Streams and rivers are like life – they have a source and destination. They have stretches of calmness in turmoil. No day on the river is ever exactly the same, as it is not in life.”

The above quote is from Tom Brokaw’s 2015 book  A Lucky Life Interrupted, a memoir of the author’s fight with a rare form of blood cancer.  I was inspired to read this book after listening to a short radio interview with Mr. Brokaw.   The author’s laid back delivery describing his life changing diagnoses along with the host’s enthusiasm for the book compelled me to pick up this slim volume and see what it was all about.

The book is divided into sections, each of which titled with a season of the year.  In this way the author is able to chronicle his progress from diagnoses to treatment to remission to maintenance.  Multiple myeloma is a cancer of the blood that responds well to treatment but is as of yet incurable. Once under control Brokaw describes maintenance similar to that of a diabetic.  Diagnosed at the age of 73, an age when most of us are slowing down (not Brokaw), was a shock to the robust and active author.  Not only was his a demanding profession (and continues to be), he has been a very active, life long athlete and outdoors man; hunter, fisherman, cyclist, adventurer.

I must admit that fifty to sixty pages into the book I was starting to feel this was a vanity piece, impressing readers with all his famous friends and top notch doctors from hospitals on whose boards he sits.  I almost stopped reading.  But continuing on I found this wasn’t boasting from this usually modest man; it was his way of saying that cancer can afflict anyone, anytime, rich, poor or otherwise.  He points out the advantage someone in his socioeconomic position has over the other ‘99.9%’….yes, 99.9%.  The book explores three distinct themes all set to the backdrop of Brokaw’s extraordinary (and lucky, as the title suggests) life.

The first theme, while not the most immediate in the book but one that hits home for me, has to do with aging.  As a very active person myself, I felt a close kinship as Brokaw writes about the slow down of our bodies.  Active people are acutely aware of their bodies, strengths, weaknesses, aches and pains. Are we able to participate in activities at the same level we did five, ten, fifteen years ago?  This physical breakdown occurs very slowly so it’s difficult to assess, except we often compare ourselves to the younger people with whom we participate in activities (in my case younger cyclists).  So while we still may be able to ‘hang’ with the guys 25 years younger it takes more effort, plus instead of being at the head of the pack we’re finishing toward the middle or rear. That, and recovery takes days instead of hours.  I accept this knowing that at least I’m in the pack!  Some of us slow down at a younger age than others, although I ride with guys ten to fifteen years older who have yet to slow down significantly….it’s all relative to our own physiology.

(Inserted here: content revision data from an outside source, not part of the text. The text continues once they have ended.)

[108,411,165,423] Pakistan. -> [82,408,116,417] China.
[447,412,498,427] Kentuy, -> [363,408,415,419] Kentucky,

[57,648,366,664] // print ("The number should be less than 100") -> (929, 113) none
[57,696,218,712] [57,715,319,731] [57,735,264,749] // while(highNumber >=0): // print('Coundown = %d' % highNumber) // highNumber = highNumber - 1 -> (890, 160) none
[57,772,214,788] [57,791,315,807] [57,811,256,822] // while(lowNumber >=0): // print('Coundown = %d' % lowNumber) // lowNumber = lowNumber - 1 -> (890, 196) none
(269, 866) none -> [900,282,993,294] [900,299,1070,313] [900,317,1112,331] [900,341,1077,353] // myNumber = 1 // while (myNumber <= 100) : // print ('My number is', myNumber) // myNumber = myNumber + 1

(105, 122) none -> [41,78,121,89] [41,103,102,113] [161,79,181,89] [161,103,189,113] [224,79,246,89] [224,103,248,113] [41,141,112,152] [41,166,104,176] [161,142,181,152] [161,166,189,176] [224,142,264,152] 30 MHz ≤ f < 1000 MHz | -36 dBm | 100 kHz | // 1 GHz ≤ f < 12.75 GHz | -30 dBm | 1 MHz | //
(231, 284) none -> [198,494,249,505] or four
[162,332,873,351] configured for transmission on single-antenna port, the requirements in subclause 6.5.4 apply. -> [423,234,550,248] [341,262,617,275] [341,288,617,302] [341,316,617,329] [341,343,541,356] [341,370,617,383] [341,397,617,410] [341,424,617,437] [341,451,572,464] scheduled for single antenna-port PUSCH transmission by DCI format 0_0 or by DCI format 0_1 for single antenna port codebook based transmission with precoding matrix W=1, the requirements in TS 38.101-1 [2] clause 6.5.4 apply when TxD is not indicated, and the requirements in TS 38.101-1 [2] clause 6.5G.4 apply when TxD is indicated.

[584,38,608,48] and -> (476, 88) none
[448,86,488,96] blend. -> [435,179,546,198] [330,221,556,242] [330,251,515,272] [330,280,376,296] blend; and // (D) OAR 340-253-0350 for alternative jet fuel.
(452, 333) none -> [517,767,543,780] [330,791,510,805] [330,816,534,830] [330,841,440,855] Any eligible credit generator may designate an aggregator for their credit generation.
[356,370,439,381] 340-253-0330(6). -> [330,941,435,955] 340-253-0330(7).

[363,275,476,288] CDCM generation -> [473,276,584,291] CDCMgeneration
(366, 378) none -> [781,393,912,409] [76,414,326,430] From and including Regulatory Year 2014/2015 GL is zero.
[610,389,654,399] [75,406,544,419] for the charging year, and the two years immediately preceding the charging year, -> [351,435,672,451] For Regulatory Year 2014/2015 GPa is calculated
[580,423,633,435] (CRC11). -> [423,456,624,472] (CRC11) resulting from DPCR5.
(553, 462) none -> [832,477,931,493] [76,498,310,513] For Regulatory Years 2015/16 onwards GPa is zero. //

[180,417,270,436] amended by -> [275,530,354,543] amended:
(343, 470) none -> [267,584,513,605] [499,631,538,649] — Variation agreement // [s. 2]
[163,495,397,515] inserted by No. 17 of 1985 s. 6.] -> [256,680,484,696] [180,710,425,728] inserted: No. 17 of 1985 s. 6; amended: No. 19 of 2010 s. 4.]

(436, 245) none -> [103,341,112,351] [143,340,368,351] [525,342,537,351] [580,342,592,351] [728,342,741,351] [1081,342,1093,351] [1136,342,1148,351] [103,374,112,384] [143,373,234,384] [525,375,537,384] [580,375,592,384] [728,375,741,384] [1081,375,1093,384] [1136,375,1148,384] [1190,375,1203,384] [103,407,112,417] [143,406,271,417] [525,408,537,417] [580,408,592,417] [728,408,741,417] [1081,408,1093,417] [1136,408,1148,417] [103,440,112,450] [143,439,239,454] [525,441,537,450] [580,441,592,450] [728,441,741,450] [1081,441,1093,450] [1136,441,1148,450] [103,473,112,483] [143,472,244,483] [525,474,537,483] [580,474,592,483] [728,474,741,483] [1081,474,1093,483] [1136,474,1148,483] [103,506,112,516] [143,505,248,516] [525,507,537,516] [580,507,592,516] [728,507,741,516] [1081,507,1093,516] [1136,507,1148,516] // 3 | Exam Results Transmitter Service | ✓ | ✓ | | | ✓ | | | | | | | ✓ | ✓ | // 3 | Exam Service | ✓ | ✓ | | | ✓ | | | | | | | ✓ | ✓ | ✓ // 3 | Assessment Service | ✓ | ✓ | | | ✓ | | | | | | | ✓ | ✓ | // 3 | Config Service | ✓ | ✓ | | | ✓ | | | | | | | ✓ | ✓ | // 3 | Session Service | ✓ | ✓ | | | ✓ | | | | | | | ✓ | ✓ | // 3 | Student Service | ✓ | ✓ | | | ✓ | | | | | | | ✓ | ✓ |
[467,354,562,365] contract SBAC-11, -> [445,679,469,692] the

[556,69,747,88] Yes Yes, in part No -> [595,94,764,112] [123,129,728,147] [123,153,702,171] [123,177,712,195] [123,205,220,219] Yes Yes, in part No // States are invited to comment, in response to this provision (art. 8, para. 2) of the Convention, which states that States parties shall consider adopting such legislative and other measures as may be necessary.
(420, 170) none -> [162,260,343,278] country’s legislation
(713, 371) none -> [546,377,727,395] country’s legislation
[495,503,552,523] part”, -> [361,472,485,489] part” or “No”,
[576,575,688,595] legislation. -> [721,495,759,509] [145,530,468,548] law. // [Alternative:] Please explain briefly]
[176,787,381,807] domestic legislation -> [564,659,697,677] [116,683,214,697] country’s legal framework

The most significant theme of A Lucky Life Interrupted is management of one’s illness, in Brokaw’s case cancer.  While lucky in that multiple myeloma is treatable for most, it still takes a big effort to get under control and then maintain.  Again, he freely admits that he’s in that very, very small minority that has the money and resources for the best treatment.  How many among us would be able to afford the $500 a day for one pill (indefinitely) if our insurer decided not to cover that cost?  And how many of us sit on the board of the Mayo Clinic where some of the finest oncologists in the world practice.  Again, Brokaw is not bragging, he’s just accepting his luck but at the same time describing how we each need to be our own advocate, plus we each need to have an advocate, or he as calls it ‘ombudsman‘, in our court.  He’s passionate about having a team not only of doctors but someone outside the ‘system’ for whom one can use as a sounding board for all the advice coming at you;  a friend who has been through a tough illness or disease, a doctor not associated with your treatment….anyone who can disseminate all the information from doctors and nurses who usually don’t communicate well with one another.   Read this part of the book carefully; hopefully it’s information you’ll never need but if you do it’s good to understand.

The book is a history lesson too.  Brokaw compares historical events to the healthcare industry; Reagan’s stance on the reforms in the USSR; “trust but verify”.  The 9/11 attacks on the US similar to the way cancer attacks the human body.  But he writes most elegantly about World War II, a subject that he has written books, comparing his luck at surviving cancer while so many in that conflict, notably the Normandy invasion, lost their lives at such young ages.  It sounds strange for a memoir about ones survival from cancer, comparing it to historical events from the last hundred years, but it works.  This is a worthwhile read I believe many of you will enjoy no matter your age.  Enjoy!